- ÜBUNGSTEXT -
◆ ◆ ◆

Es gibt viele Gründe, darauf zu achten, wie man sich selbst in dem Internet präsentiert. Wird der Schnappschuss von der wilden Party auf Facebook veröffentlicht, könnte beispielsweise ein potentieller Arbeitgeber von dem feierfreudigen Bewerber nicht angetan sein und ihn gar nicht erst zu einem Vorstellungsgespräch einladen. Viele Unternehmen „googeln” ihre potentiellen Mitarbeiter nämlich vor einem solchen Gespräch. Auch ehemalige, aktuelle und eventuell künftige Lebenspartner tun dies oft. Das wurde im Rahmen einer von dem Branchenverband Bitkom in Auftrag gegeben Studie an deutschen Internetnutzern herausgefunden.

◆ ◆ ◆

- ERFASSTE DATEN -
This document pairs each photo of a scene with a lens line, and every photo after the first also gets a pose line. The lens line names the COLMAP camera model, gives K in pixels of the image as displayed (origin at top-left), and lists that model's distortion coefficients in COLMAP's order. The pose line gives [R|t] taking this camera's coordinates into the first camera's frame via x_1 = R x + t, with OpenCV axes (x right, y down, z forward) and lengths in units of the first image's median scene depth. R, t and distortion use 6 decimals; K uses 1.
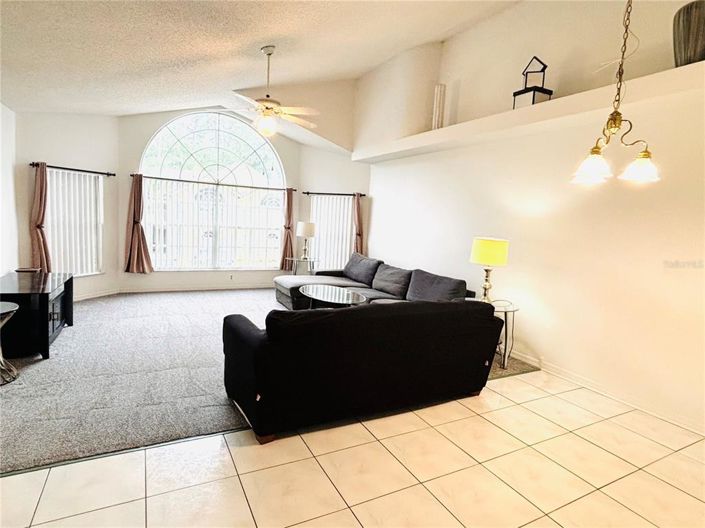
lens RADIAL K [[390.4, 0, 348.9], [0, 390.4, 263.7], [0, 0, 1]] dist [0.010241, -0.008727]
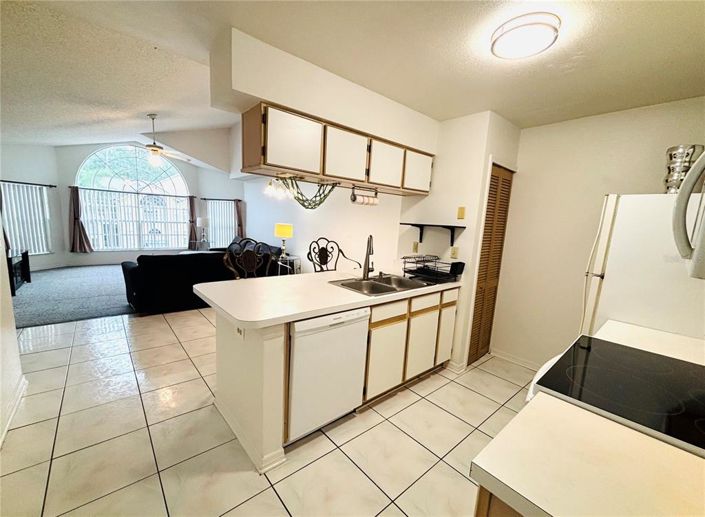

◆ ◆ ◆

- ZIEL DER ÜBUNG -
Was tun laut dem Übungstext viele Unternehmen vor einem Vorstellungsgespräch?

- LÖSUNG DER AUFGABE -
Sie „googeln“ ihre potentiellen Mitarbeiter.